- **What to do**
Give every line below again, exactly.

- **Exercise inputs**
- - -

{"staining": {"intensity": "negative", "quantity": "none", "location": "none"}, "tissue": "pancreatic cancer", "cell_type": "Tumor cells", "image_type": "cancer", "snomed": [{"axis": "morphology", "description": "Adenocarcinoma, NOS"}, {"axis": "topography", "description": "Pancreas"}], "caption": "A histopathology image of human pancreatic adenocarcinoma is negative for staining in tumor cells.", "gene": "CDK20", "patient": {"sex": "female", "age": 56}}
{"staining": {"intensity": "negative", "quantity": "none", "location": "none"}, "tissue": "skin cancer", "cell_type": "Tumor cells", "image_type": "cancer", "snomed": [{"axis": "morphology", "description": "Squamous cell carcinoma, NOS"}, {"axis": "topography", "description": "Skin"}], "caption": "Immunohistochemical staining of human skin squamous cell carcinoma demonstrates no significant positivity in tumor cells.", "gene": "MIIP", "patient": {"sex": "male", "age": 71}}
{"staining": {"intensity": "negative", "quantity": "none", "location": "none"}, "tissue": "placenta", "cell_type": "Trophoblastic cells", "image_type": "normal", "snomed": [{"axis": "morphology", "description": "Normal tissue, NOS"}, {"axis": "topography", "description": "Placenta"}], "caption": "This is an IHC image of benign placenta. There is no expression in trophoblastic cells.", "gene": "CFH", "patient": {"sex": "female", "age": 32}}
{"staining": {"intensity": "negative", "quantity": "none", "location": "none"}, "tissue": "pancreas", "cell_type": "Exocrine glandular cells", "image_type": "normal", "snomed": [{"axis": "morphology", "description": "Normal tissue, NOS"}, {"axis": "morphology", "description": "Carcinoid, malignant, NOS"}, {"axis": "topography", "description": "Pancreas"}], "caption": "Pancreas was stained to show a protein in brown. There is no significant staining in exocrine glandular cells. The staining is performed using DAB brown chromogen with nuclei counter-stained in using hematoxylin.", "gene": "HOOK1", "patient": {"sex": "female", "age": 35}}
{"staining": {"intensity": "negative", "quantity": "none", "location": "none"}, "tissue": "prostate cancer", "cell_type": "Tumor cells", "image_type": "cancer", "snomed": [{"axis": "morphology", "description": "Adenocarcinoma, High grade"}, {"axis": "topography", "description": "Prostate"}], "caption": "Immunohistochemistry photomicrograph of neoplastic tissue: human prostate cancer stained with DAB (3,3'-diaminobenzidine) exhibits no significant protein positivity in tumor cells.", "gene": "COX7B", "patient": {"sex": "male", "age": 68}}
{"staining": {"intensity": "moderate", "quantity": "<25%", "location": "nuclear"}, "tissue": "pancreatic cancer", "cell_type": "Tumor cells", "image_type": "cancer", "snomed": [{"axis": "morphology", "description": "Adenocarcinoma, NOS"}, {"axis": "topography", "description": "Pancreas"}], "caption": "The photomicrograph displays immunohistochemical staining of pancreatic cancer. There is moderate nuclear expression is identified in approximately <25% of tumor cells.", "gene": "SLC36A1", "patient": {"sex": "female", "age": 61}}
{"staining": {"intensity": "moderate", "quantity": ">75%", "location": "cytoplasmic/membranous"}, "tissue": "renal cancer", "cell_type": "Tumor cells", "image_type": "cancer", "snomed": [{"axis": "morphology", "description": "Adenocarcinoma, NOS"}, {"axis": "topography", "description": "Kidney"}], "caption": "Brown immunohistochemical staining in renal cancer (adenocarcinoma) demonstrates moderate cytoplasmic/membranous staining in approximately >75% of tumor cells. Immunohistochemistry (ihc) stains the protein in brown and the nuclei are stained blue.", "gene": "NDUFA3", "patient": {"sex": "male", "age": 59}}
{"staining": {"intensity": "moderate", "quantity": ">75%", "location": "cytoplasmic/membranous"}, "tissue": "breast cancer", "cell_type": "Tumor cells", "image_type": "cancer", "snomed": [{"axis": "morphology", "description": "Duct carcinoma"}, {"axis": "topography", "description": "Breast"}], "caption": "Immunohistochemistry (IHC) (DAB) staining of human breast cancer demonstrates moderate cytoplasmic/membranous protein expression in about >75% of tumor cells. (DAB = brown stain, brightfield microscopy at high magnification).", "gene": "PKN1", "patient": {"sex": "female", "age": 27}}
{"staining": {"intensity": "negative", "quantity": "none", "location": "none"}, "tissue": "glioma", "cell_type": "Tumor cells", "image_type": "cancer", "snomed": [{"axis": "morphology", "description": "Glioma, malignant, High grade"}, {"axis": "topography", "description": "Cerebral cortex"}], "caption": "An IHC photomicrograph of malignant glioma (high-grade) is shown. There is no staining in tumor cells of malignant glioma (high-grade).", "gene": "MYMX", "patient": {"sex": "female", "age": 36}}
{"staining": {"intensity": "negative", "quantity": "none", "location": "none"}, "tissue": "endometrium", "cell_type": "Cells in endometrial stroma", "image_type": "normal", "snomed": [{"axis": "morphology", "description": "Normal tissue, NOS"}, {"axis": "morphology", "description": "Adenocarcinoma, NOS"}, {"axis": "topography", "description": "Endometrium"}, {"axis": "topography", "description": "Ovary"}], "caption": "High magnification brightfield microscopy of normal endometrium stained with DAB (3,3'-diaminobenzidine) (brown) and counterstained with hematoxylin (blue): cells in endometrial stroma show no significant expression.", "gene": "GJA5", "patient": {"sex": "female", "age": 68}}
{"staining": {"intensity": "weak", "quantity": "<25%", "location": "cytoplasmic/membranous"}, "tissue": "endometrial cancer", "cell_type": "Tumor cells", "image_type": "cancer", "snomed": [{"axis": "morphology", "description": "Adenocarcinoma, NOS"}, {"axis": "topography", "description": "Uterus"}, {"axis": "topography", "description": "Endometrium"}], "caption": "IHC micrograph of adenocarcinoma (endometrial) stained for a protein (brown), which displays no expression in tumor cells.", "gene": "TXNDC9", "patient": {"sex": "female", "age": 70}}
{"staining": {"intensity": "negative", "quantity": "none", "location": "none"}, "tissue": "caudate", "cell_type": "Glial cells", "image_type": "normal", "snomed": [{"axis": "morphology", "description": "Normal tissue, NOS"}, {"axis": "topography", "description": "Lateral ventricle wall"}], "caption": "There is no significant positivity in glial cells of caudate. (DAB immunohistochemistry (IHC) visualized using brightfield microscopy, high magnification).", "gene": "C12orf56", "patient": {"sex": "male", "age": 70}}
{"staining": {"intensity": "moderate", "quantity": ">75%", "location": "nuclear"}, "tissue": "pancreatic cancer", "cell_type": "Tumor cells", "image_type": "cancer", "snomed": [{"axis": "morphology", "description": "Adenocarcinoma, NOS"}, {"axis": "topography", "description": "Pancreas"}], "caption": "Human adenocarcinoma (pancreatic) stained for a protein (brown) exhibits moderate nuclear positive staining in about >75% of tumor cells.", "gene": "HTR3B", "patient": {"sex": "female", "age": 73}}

- - -

- **Solution for this exercise**
{"staining": {"intensity": "negative", "quantity": "none", "location": "none"}, "tissue": "pancreatic cancer", "cell_type": "Tumor cells", "image_type": "cancer", "snomed": [{"axis": "morphology", "description": "Adenocarcinoma, NOS"}, {"axis": "topography", "description": "Pancreas"}], "caption": "A histopathology image of human pancreatic adenocarcinoma is negative for staining in tumor cells.", "gene": "CDK20", "patient": {"sex": "female", "age": 56}}
{"staining": {"intensity": "negative", "quantity": "none", "location": "none"}, "tissue": "skin cancer", "cell_type": "Tumor cells", "image_type": "cancer", "snomed": [{"axis": "morphology", "description": "Squamous cell carcinoma, NOS"}, {"axis": "topography", "description": "Skin"}], "caption": "Immunohistochemical staining of human skin squamous cell carcinoma demonstrates no significant positivity in tumor cells.", "gene": "MIIP", "patient": {"sex": "male", "age": 71}}
{"staining": {"intensity": "negative", "quantity": "none", "location": "none"}, "tissue": "placenta", "cell_type": "Trophoblastic cells", "image_type": "normal", "snomed": [{"axis": "morphology", "description": "Normal tissue, NOS"}, {"axis": "topography", "description": "Placenta"}], "caption": "This is an IHC image of benign placenta. There is no expression in trophoblastic cells.", "gene": "CFH", "patient": {"sex": "female", "age": 32}}
{"staining": {"intensity": "negative", "quantity": "none", "location": "none"}, "tissue": "pancreas", "cell_type": "Exocrine glandular cells", "image_type": "normal", "snomed": [{"axis": "morphology", "description": "Normal tissue, NOS"}, {"axis": "morphology", "description": "Carcinoid, malignant, NOS"}, {"axis": "topography", "description": "Pancreas"}], "caption": "Pancreas was stained to show a protein in brown. There is no significant staining in exocrine glandular cells. The staining is performed using DAB brown chromogen with nuclei counter-stained in using hematoxylin.", "gene": "HOOK1", "patient": {"sex": "female", "age": 35}}
{"staining": {"intensity": "negative", "quantity": "none", "location": "none"}, "tissue": "prostate cancer", "cell_type": "Tumor cells", "image_type": "cancer", "snomed": [{"axis": "morphology", "description": "Adenocarcinoma, High grade"}, {"axis": "topography", "description": "Prostate"}], "caption": "Immunohistochemistry photomicrograph of neoplastic tissue: human prostate cancer stained with DAB (3,3'-diaminobenzidine) exhibits no significant protein positivity in tumor cells.", "gene": "COX7B", "patient": {"sex": "male", "age": 68}}
{"staining": {"intensity": "moderate", "quantity": "<25%", "location": "nuclear"}, "tissue": "pancreatic cancer", "cell_type": "Tumor cells", "image_type": "cancer", "snomed": [{"axis": "morphology", "description": "Adenocarcinoma, NOS"}, {"axis": "topography", "description": "Pancreas"}], "caption": "The photomicrograph displays immunohistochemical staining of pancreatic cancer. There is moderate nuclear expression is identified in approximately <25% of tumor cells.", "gene": "SLC36A1", "patient": {"sex": "female", "age": 61}}
{"staining": {"intensity": "moderate", "quantity": ">75%", "location": "cytoplasmic/membranous"}, "tissue": "renal cancer", "cell_type": "Tumor cells", "image_type": "cancer", "snomed": [{"axis": "morphology", "description": "Adenocarcinoma, NOS"}, {"axis": "topography", "description": "Kidney"}], "caption": "Brown immunohistochemical staining in renal cancer (adenocarcinoma) demonstrates moderate cytoplasmic/membranous staining in approximately >75% of tumor cells. Immunohistochemistry (ihc) stains the protein in brown and the nuclei are stained blue.", "gene": "NDUFA3", "patient": {"sex": "male", "age": 59}}
{"staining": {"intensity": "moderate", "quantity": ">75%", "location": "cytoplasmic/membranous"}, "tissue": "breast cancer", "cell_type": "Tumor cells", "image_type": "cancer", "snomed": [{"axis": "morphology", "description": "Duct carcinoma"}, {"axis": "topography", "description": "Breast"}], "caption": "Immunohistochemistry (IHC) (DAB) staining of human breast cancer demonstrates moderate cytoplasmic/membranous protein expression in about >75% of tumor cells. (DAB = brown stain, brightfield microscopy at high magnification).", "gene": "PKN1", "patient": {"sex": "female", "age": 27}}
{"staining": {"intensity": "negative", "quantity": "none", "location": "none"}, "tissue": "glioma", "cell_type": "Tumor cells", "image_type": "cancer", "snomed": [{"axis": "morphology", "description": "Glioma, malignant, High grade"}, {"axis": "topography", "description": "Cerebral cortex"}], "caption": "An IHC photomicrograph of malignant glioma (high-grade) is shown. There is no staining in tumor cells of malignant glioma (high-grade).", "gene": "MYMX", "patient": {"sex": "female", "age": 36}}
{"staining": {"intensity": "negative", "quantity": "none", "location": "none"}, "tissue": "endometrium", "cell_type": "Cells in endometrial stroma", "image_type": "normal", "snomed": [{"axis": "morphology", "description": "Normal tissue, NOS"}, {"axis": "morphology", "description": "Adenocarcinoma, NOS"}, {"axis": "topography", "description": "Endometrium"}, {"axis": "topography", "description": "Ovary"}], "caption": "High magnification brightfield microscopy of normal endometrium stained with DAB (3,3'-diaminobenzidine) (brown) and counterstained with hematoxylin (blue): cells in endometrial stroma show no significant expression.", "gene": "GJA5", "patient": {"sex": "female", "age": 68}}
{"staining": {"intensity": "weak", "quantity": "<25%", "location": "cytoplasmic/membranous"}, "tissue": "endometrial cancer", "cell_type": "Tumor cells", "image_type": "cancer", "snomed": [{"axis": "morphology", "description": "Adenocarcinoma, NOS"}, {"axis": "topography", "description": "Uterus"}, {"axis": "topography", "description": "Endometrium"}], "caption": "IHC micrograph of adenocarcinoma (endometrial) stained for a protein (brown), which displays no expression in tumor cells.", "gene": "TXNDC9", "patient": {"sex": "female", "age": 70}}
{"staining": {"intensity": "negative", "quantity": "none", "location": "none"}, "tissue": "caudate", "cell_type": "Glial cells", "image_type": "normal", "snomed": [{"axis": "morphology", "description": "Normal tissue, NOS"}, {"axis": "topography", "description": "Lateral ventricle wall"}], "caption": "There is no significant positivity in glial cells of caudate. (DAB immunohistochemistry (IHC) visualized using brightfield microscopy, high magnification).", "gene": "C12orf56", "patient": {"sex": "male", "age": 70}}
{"staining": {"intensity": "moderate", "quantity": ">75%", "location": "nuclear"}, "tissue": "pancreatic cancer", "cell_type": "Tumor cells", "image_type": "cancer", "snomed": [{"axis": "morphology", "description": "Adenocarcinoma, NOS"}, {"axis": "topography", "description": "Pancreas"}], "caption": "Human adenocarcinoma (pancreatic) stained for a protein (brown) exhibits moderate nuclear positive staining in about >75% of tumor cells.", "gene": "HTR3B", "patient": {"sex": "female", "age": 73}}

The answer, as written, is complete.